### TEXTE SOURCE
Aliments et boissons occupent donc une place considérable au sein des médias que ce soit leur préparation et/ou leur consommation – faisant de l’ampleur de ce phénomène social un matériau de choix pour l’analyse scientifique. Ce constat s'étend à tous les médias, notamment internet, et toutes les formes de représentation, y compris la fiction ou la publicité. Du traditionnel modèle du père de famille bread winner aux publicités pour alcools destinées aux hommes en passant par la promotion de régimes adressée aux femmes, peu d’aspects de la nourriture ne sauraient se prêter à une analyse au prisme du genre. Quelles normes de genre sur l’alimentation les médias véhiculent-ils alors ? Les représentations de la cuisine et de l’alimentation évoluent-elles d’une période à l’autre, d’un pays à l’autre ? S’accompagnent-elles d’une redéfinition de la masculinité et de la féminité, ou des rapports de genre ?

Annonce

Argumentaire

Les messages de prévention incitant à consommer cinq fruits et légumes par jour, à boire de l’alcool avec modération, ou encore à ne pas abuser du sucre et du gras, saturent les médias. Dans le même temps, la télévision n’a jamais autant regorgé de programmes centrés sur la cuisine ou l’alimentation : concours, (Qui est le meilleur pâtissier ?), télé-réalité (Cauchemar en cuisine) ou fictions (Chefs). Paradoxalement, si manger sainement relève presque d’une injonction, les représentations laissent néanmoins une large place à la junk food, aux aliments gras, sucrés, salés. Seul un message de prévention, placé en bas de l’écran vient réitérer les injonctions alimentaires.

Aliments et boissons occupent donc une place considérable au sein des médias que ce soit leur préparation et/ou leur consommation – faisant de l’ampleur de ce phénomène social un matériau de choix pour l’analyse scientifique. Ce constat s'étend à tous les médias, notamment internet, et toutes les formes de représentation, y compris la fiction ou la publicité. Du traditionnel modèle du père de famille « bread winner »  aux publicités pour alcools destinées aux hommes en passant par la promotion de régimes adressée aux femmes, peu d’aspects de la nourriture ne sauraient se prêter à une analyse au prisme du genre.

### TRAVAIL À FAIRE
1 – Les affirmations (a), (b) et (c) concordent-elles avec le texte sur l'alimentation dans les médias ? Répondez par oui ou par non et citez chaque fois les mots du texte qui tranchent.
(a) La télévision n'a jamais proposé autant d'émissions consacrées à la cuisine ou à l'alimentation.
(b) Les représentations médiatiques laissent peu de place aux aliments gras, sucrés et salés.
(c) Le constat sur la place de la nourriture vaut pour la télévision, mais pas pour la publicité.
2 – Rédigez la suite du texte sur l'alimentation dans les médias en reprenant après sa dernière phrase.

### DONNÉES ENREGISTRÉES

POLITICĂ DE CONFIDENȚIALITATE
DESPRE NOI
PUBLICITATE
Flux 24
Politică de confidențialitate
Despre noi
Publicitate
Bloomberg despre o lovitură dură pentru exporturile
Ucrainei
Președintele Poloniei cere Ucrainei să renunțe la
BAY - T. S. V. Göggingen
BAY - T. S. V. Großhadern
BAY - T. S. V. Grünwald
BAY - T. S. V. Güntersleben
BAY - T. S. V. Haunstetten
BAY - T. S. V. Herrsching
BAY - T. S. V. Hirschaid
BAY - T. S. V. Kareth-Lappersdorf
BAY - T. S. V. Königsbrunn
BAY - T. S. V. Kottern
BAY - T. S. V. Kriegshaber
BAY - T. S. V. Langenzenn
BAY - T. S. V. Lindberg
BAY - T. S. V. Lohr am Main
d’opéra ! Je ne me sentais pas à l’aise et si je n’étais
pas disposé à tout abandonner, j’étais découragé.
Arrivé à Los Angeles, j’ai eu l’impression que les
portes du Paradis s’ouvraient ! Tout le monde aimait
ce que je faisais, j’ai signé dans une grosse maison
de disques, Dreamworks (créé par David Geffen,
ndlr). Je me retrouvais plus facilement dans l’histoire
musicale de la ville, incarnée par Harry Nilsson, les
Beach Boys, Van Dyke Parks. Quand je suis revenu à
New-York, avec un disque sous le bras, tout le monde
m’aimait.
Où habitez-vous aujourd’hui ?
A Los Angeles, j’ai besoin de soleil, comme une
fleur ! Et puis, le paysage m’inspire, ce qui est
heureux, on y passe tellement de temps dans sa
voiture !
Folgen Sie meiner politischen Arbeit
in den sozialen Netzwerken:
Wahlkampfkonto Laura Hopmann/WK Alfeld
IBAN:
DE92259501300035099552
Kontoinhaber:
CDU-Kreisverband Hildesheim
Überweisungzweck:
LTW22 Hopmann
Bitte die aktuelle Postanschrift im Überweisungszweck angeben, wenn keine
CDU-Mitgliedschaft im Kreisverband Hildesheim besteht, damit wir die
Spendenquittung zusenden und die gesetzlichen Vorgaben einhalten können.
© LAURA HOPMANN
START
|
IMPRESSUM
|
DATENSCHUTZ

==

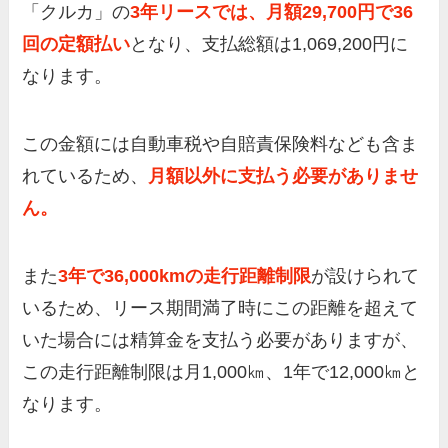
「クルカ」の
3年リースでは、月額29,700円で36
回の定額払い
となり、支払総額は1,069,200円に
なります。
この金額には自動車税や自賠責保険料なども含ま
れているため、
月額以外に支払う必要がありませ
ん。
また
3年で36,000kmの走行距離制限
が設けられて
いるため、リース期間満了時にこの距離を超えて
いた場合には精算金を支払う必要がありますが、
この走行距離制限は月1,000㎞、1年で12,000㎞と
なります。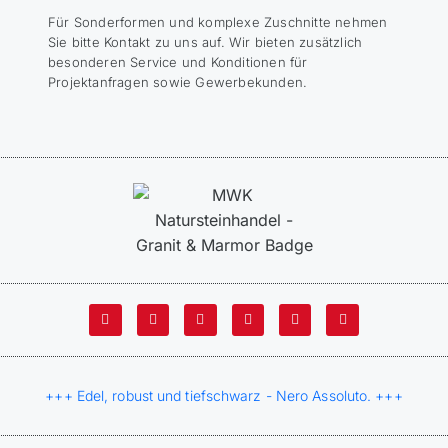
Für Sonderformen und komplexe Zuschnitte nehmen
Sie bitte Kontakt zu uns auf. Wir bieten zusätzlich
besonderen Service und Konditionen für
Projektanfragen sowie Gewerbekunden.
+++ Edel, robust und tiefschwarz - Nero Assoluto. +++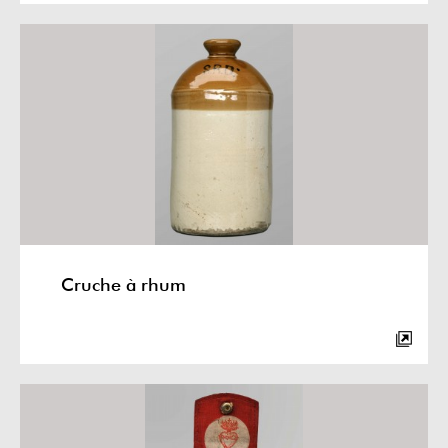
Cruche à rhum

### RÉPONSES ATTENDUES
1 –
(a) Oui : « la télévision n’a jamais autant regorgé de programmes centrés sur la cuisine ou l’alimentation ».
(b) Non : « les représentations laissent néanmoins une large place à la junk food, aux aliments gras, sucrés, salés ».
(c) Non : « Ce constat s'étend à tous les médias, notamment internet, et toutes les formes de représentation, y compris la fiction ou la publicité. »

2 –
Quelles normes de genre sur l’alimentation, les médias véhiculent-ils alors ? Les représentations de la cuisine et de l’alimentation évoluent-elles d’une période à l’autre, d’un pays à l’autre ? S’accompagnent-elles d’une redéfinition de la masculinité et de la féminité, ou des rapports de genre ?

Cette journée d’étude propose ainsi de conjuguer les 3 dimensions : du genre, des médias, et de l’alimentation. Le développement croissant des fat studies, des food studies, augure de perspectives nombreuses et variées, d’autant plus si l’on adopte une approche intersectionnelle des pratiques sociales.

Axe 1 : Troubles dans les comportements alimentaires : quelle(s) mise(s) en représentation médiatique(s) ?

On s’intéressera ici à la mise en représentation, dans les médias, des « excès » alimentaires. Anorexie, boulimie et autres troubles de l’alimentation seront ainsi, dans cet axe, examinés au prisme du genre. Ces rapports particuliers entretenus avec la nourriture sont-ils par exemple présentés comme étant davantage féminins (ou masculins) – invisibilisant ainsi d’une certaine manière l’existence de ces mêmes « troubles » chez des individus du « sexe » opposé ?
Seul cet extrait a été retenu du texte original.